Inference Server
The inference Python package is the core library that powers Roboflow's computer vision deployment stack. It provides model loading, pre/post-processing, GPU/CPU optimization, and Workflows execution, callable directly from Python.
The Inference Server wraps this package and exposes it over HTTP (distributed as a Docker image with all dependencies installed), but you can also use inference directly in your own scripts and applications.
Multi-Backend Support
Inference 1.0 supports multiple inference runtime backends: ONNX, TensorRT, Hugging Face, and PyTorch.

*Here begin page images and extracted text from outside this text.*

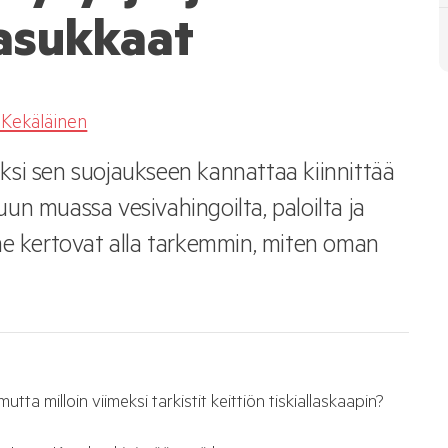
 asukkaat
 Kekäläinen
siksi sen suojaukseen kannattaa kiinnittää
un muassa vesivahingoilta, paloilta ja
me kertovat alla tarkemmin, miten oman
ta milloin viimeksi tarkistit keittiön tiskiallaskaapin?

It automatically selects the fastest available backend for your hardware. For example, if you have an NVIDIA GPU or running on a Jetson device and a TensorRT engine is available for the model on your platform, Inference will use TensorRT by default.
Installation
pip install inference
For GPU support:
pip install inference-gpu
Quick Example
get_model() loads a model by its ID, downloads the weights, and returns a model object you can call .infer() on.
from inference import get_model
model = get_model(model_id="rfdetr-small")
results = model.infer("https://media.roboflow.com/inference/people-walking.jpg")
To use models that require an API key, set the ROBOFLOW_API_KEY environment variable or pass it directly:
model = get_model(model_id="my-project/1", api_key="ROBOFLOW_API_KEY")
Inference Pipeline
InferencePipeline provides a streaming interface for running inference on video sources -- webcams, RTSP streams, video files, and more. See the Inference Pipeline page for details.
from inference import InferencePipeline
from inference.core.interfaces.stream.sinks import render_boxes
pipeline = InferencePipeline.init(
model_id="rfdetr-large",
video_reference="https://storage.googleapis.com/com-roboflow-marketing/inference/people-walking.mp4",
on_prediction=render_boxes,
api_key="ROBOFLOW_API_KEY",
)
pipeline.start()
pipeline.join()